I probably use the VSCode partial re-implementation (?).

After some back and forth with MS Copilot, it (=MSCopilot) came up with the following macro:

"""
    @save_run path_expr begin
        code...
    end

Write the contents of the block to the file given by `path_expr`,
preserving user comments but removing Jupyter's line-number annotations.
Then evaluate the statements in the caller's scope.
"""
macro save_run(path_expr, block)
    @assert block.head === :block "Second argument must be a `begin ... end` block."

    # Evaluate the path expression in the caller's module
    path = Core.eval(__module__, path_expr)

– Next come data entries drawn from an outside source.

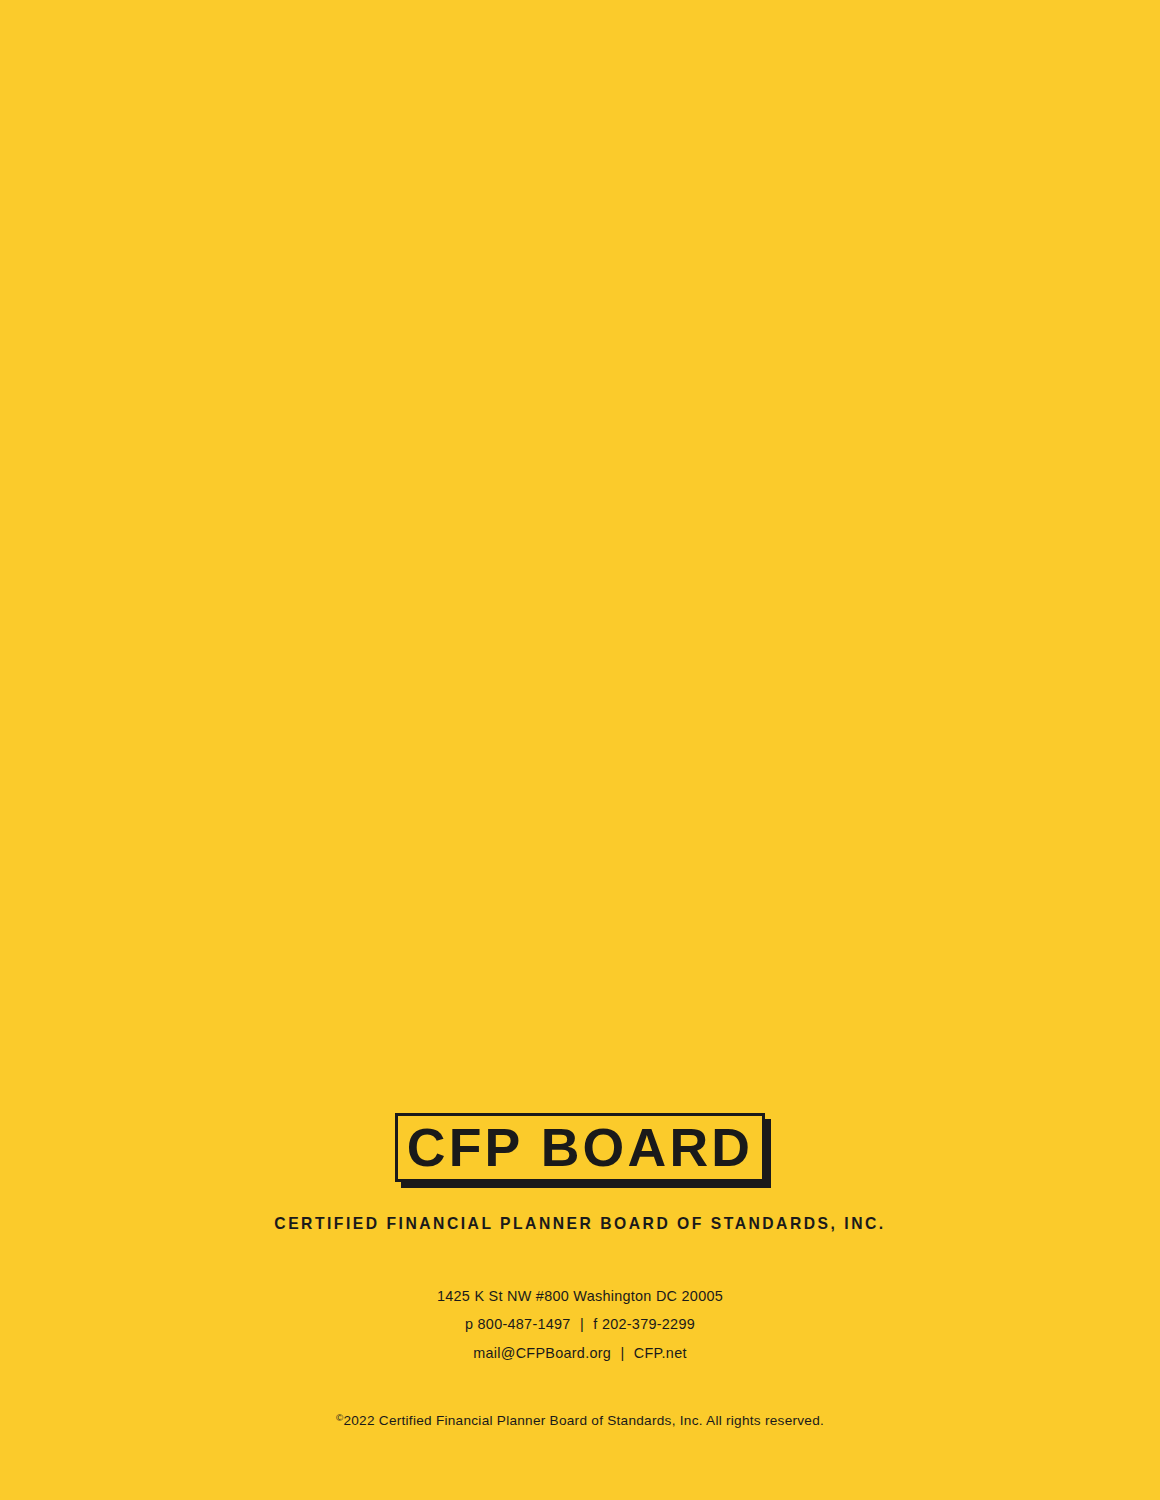CFP Board
Certified Financial Planner Board of Standards, Inc.
1425 K St NW #800 Washington DC 20005
p 800-487-1497 | f 202-379-2299
mail@CFPBoard.org | CFP.net
©2022 Certified Financial Planner Board of Standards, Inc. All rights reserved.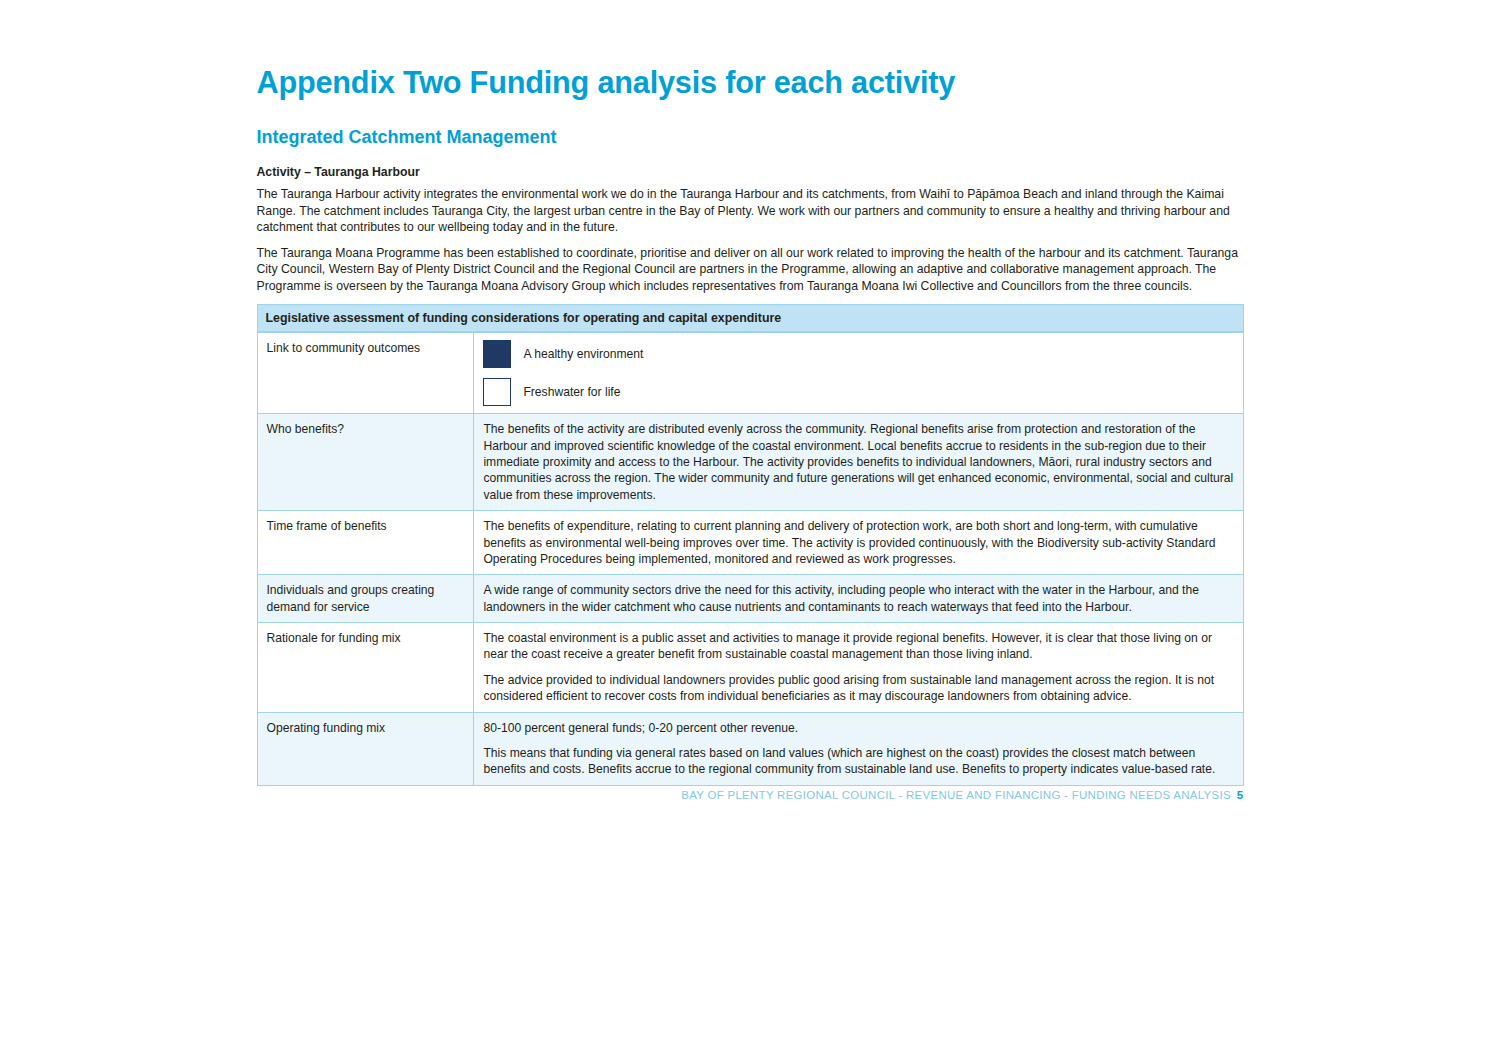Appendix Two Funding analysis for each activity
Integrated Catchment Management
Activity – Tauranga Harbour
The Tauranga Harbour activity integrates the environmental work we do in the Tauranga Harbour and its catchments, from Waihī to Pāpāmoa Beach and inland through the Kaimai Range. The catchment includes Tauranga City, the largest urban centre in the Bay of Plenty. We work with our partners and community to ensure a healthy and thriving harbour and catchment that contributes to our wellbeing today and in the future.
The Tauranga Moana Programme has been established to coordinate, prioritise and deliver on all our work related to improving the health of the harbour and its catchment. Tauranga City Council, Western Bay of Plenty District Council and the Regional Council are partners in the Programme, allowing an adaptive and collaborative management approach. The Programme is overseen by the Tauranga Moana Advisory Group which includes representatives from Tauranga Moana Iwi Collective and Councillors from the three councils.
Legislative assessment of funding considerations for operating and capital expenditure
| Link to community outcomes | A healthy environment Freshwater for life |
| Who benefits? | The benefits of the activity are distributed evenly across the community. Regional benefits arise from protection and restoration of the Harbour and improved scientific knowledge of the coastal environment. Local benefits accrue to residents in the sub-region due to their immediate proximity and access to the Harbour. The activity provides benefits to individual landowners, Māori, rural industry sectors and communities across the region. The wider community and future generations will get enhanced economic, environmental, social and cultural value from these improvements. |
| Time frame of benefits | The benefits of expenditure, relating to current planning and delivery of protection work, are both short and long-term, with cumulative benefits as environmental well-being improves over time. The activity is provided continuously, with the Biodiversity sub-activity Standard Operating Procedures being implemented, monitored and reviewed as work progresses. |
| Individuals and groups creating demand for service | A wide range of community sectors drive the need for this activity, including people who interact with the water in the Harbour, and the landowners in the wider catchment who cause nutrients and contaminants to reach waterways that feed into the Harbour. |
| Rationale for funding mix | The coastal environment is a public asset and activities to manage it provide regional benefits. However, it is clear that those living on or near the coast receive a greater benefit from sustainable coastal management than those living inland. The advice provided to individual landowners provides public good arising from sustainable land management across the region. It is not considered efficient to recover costs from individual beneficiaries as it may discourage landowners from obtaining advice. |
| Operating funding mix | 80-100 percent general funds; 0-20 percent other revenue. This means that funding via general rates based on land values (which are highest on the coast) provides the closest match between benefits and costs. Benefits accrue to the regional community from sustainable land use. Benefits to property indicates value-based rate. |
BAY OF PLENTY REGIONAL COUNCIL - REVENUE AND FINANCING - FUNDING NEEDS ANALYSIS5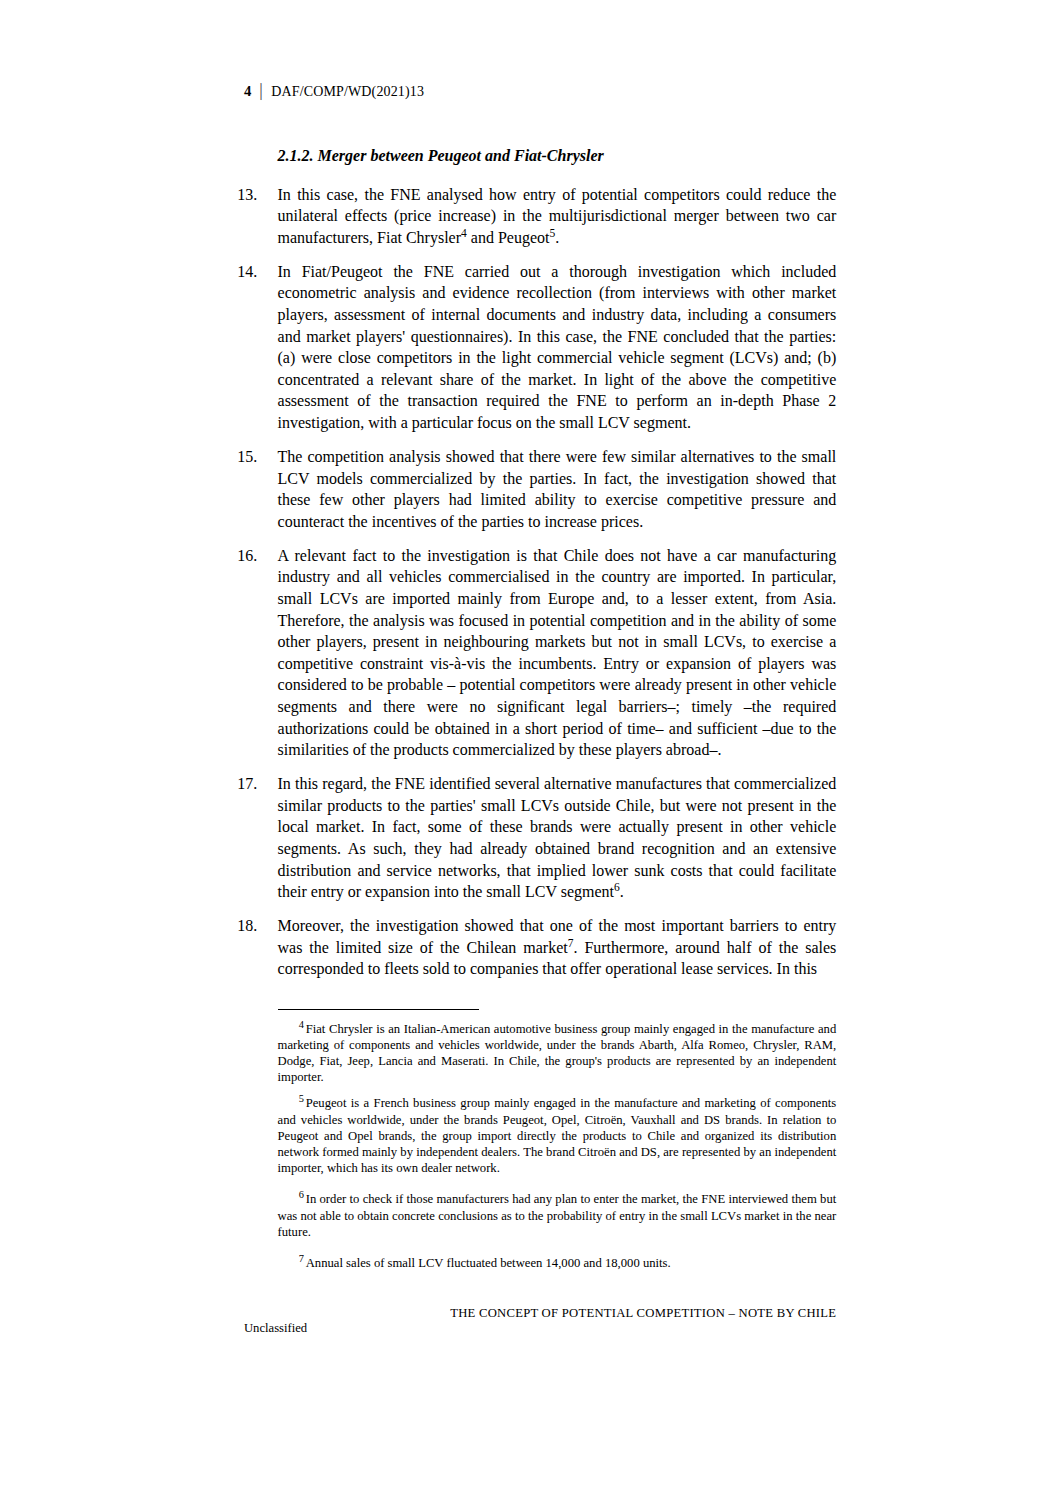4│DAF/COMP/WD(2021)13
2.1.2. Merger between Peugeot and Fiat-Chrysler
13. In this case, the FNE analysed how entry of potential competitors could reduce the unilateral effects (price increase) in the multijurisdictional merger between two car manufacturers, Fiat Chrysler4 and Peugeot5.
14. In Fiat/Peugeot the FNE carried out a thorough investigation which included econometric analysis and evidence recollection (from interviews with other market players, assessment of internal documents and industry data, including a consumers and market players' questionnaires). In this case, the FNE concluded that the parties: (a) were close competitors in the light commercial vehicle segment (LCVs) and; (b) concentrated a relevant share of the market. In light of the above the competitive assessment of the transaction required the FNE to perform an in-depth Phase 2 investigation, with a particular focus on the small LCV segment.
15. The competition analysis showed that there were few similar alternatives to the small LCV models commercialized by the parties. In fact, the investigation showed that these few other players had limited ability to exercise competitive pressure and counteract the incentives of the parties to increase prices.
16. A relevant fact to the investigation is that Chile does not have a car manufacturing industry and all vehicles commercialised in the country are imported. In particular, small LCVs are imported mainly from Europe and, to a lesser extent, from Asia. Therefore, the analysis was focused in potential competition and in the ability of some other players, present in neighbouring markets but not in small LCVs, to exercise a competitive constraint vis-à-vis the incumbents. Entry or expansion of players was considered to be probable – potential competitors were already present in other vehicle segments and there were no significant legal barriers–; timely –the required authorizations could be obtained in a short period of time– and sufficient –due to the similarities of the products commercialized by these players abroad–.
17. In this regard, the FNE identified several alternative manufactures that commercialized similar products to the parties' small LCVs outside Chile, but were not present in the local market. In fact, some of these brands were actually present in other vehicle segments. As such, they had already obtained brand recognition and an extensive distribution and service networks, that implied lower sunk costs that could facilitate their entry or expansion into the small LCV segment6.
18. Moreover, the investigation showed that one of the most important barriers to entry was the limited size of the Chilean market7. Furthermore, around half of the sales corresponded to fleets sold to companies that offer operational lease services. In this
4 Fiat Chrysler is an Italian-American automotive business group mainly engaged in the manufacture and marketing of components and vehicles worldwide, under the brands Abarth, Alfa Romeo, Chrysler, RAM, Dodge, Fiat, Jeep, Lancia and Maserati. In Chile, the group's products are represented by an independent importer.
5 Peugeot is a French business group mainly engaged in the manufacture and marketing of components and vehicles worldwide, under the brands Peugeot, Opel, Citroën, Vauxhall and DS brands. In relation to Peugeot and Opel brands, the group import directly the products to Chile and organized its distribution network formed mainly by independent dealers. The brand Citroën and DS, are represented by an independent importer, which has its own dealer network.
6 In order to check if those manufacturers had any plan to enter the market, the FNE interviewed them but was not able to obtain concrete conclusions as to the probability of entry in the small LCVs market in the near future.
7 Annual sales of small LCV fluctuated between 14,000 and 18,000 units.
THE CONCEPT OF POTENTIAL COMPETITION – NOTE BY CHILE
Unclassified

    # --- Remove only LineNumberNodes, preserve comments ---
    cleaned_stmts = filter(stmt -> !(stmt isa LineNumberNode), block.args)

    # --- Write each cleaned statement to the file ---
    open(path, "w") do io
        for stmt in cleaned_stmts
            print(io, stmt, "\n")
        end
    end

    # --- Evaluate the cleaned statements in the caller's scope ---
    return Expr(:block, (esc(stmt) for stmt in cleaned_stmts)...)
end

Here is an example of running it:

using Plots

listpath = "..."
listtype = ".jl"

@save_run listpath*"test"*listtype begin
    # Testing comments
    x = range(0,2pi,length=100)
    # Plotting code
    plot(x,sin.(x))
end

The code runs in JupyterNotebook as it should. But the implementation is not perfect…

  • My comments in the code are stripped off in the produced file
  • MS Copilot suggests that indentation I use in code, functions, etc. may be removed

However, MS Copilot suggests that the macro should work in VSCode itself, in Pluto, etc.